▶ _Excerpted text_
□ □ □ □ □ □ □

Clotworthy Skeffington, 3rd Viscount Massereene (1661 – 1714) was an Anglo-Irish soldier, politician and peer. 

Skeffington was the son of John Skeffington, 2nd Viscount Massereene and Mary Clotworthy, the daughter of John Clotworthy, 1st Viscount Massereene.

During the Williamite War in Ireland, he joined the Earl of Mount Alexander's Protestant militia in 1688 and received a commission as a colonel from William III of England in January 1689. Skeffington participated in the successful defence of Derry during the Siege of Derry from April to August 1689. Like his father, he was attainted by James II of England's Patriot Parliament in Dublin in 1689.

After the war, Skeffington was the Member of Parliament for Antrim County in the Irish House of Commons from 1692 to 1693. He inherited his father's peerage in 1695 and assumed his seat in the Irish House of Lords. He was appointed Governor of Londonderry in 1699.

□ □ □ □ □ □ □

▶ _Pictured people or hands with joint positions_
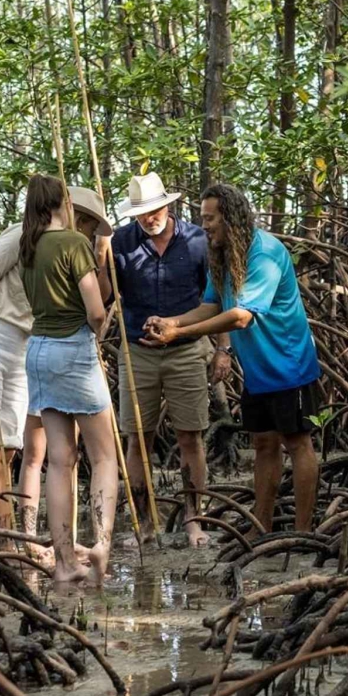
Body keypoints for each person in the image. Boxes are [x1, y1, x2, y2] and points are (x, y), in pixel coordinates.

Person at [141, 183, 322, 539]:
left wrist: (178, 335)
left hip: (289, 366)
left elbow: (240, 317)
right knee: (264, 444)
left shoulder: (264, 254)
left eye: (210, 219)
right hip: (258, 372)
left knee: (297, 443)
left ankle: (302, 533)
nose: (204, 226)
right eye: (203, 218)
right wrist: (171, 322)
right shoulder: (223, 255)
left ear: (231, 218)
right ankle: (260, 528)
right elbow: (212, 305)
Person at [0, 183, 112, 565]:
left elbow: (97, 298)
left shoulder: (66, 246)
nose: (87, 234)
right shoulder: (21, 236)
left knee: (5, 450)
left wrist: (101, 253)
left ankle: (5, 547)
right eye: (87, 226)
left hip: (26, 345)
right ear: (72, 212)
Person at [110, 173, 231, 547]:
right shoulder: (120, 242)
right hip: (137, 353)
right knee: (137, 440)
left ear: (168, 205)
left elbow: (218, 297)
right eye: (141, 213)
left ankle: (194, 521)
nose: (149, 218)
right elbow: (104, 296)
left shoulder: (196, 240)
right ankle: (145, 526)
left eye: (155, 210)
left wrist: (222, 349)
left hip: (187, 350)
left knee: (191, 436)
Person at [20, 175, 119, 586]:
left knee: (60, 461)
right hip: (72, 349)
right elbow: (95, 310)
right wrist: (100, 331)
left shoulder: (28, 246)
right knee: (104, 456)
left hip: (38, 351)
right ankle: (101, 547)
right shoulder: (73, 243)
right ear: (61, 204)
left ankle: (64, 564)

□ □ □ □ □ □ □

▶ _Task instructions_
Reproduce the text on Clotworthy Skeffington between "After the war, Skeffington" and "Londonderry in 1699.", inclusive, substituting "County Antrim" for "Antrim County".

▶ _Your response_
After the war, Skeffington was the Member of Parliament for County Antrim in the Irish House of Commons from 1692 to 1693. He inherited his father's peerage in 1695 and assumed his seat in the Irish House of Lords. He was appointed Governor of Londonderry in 1699.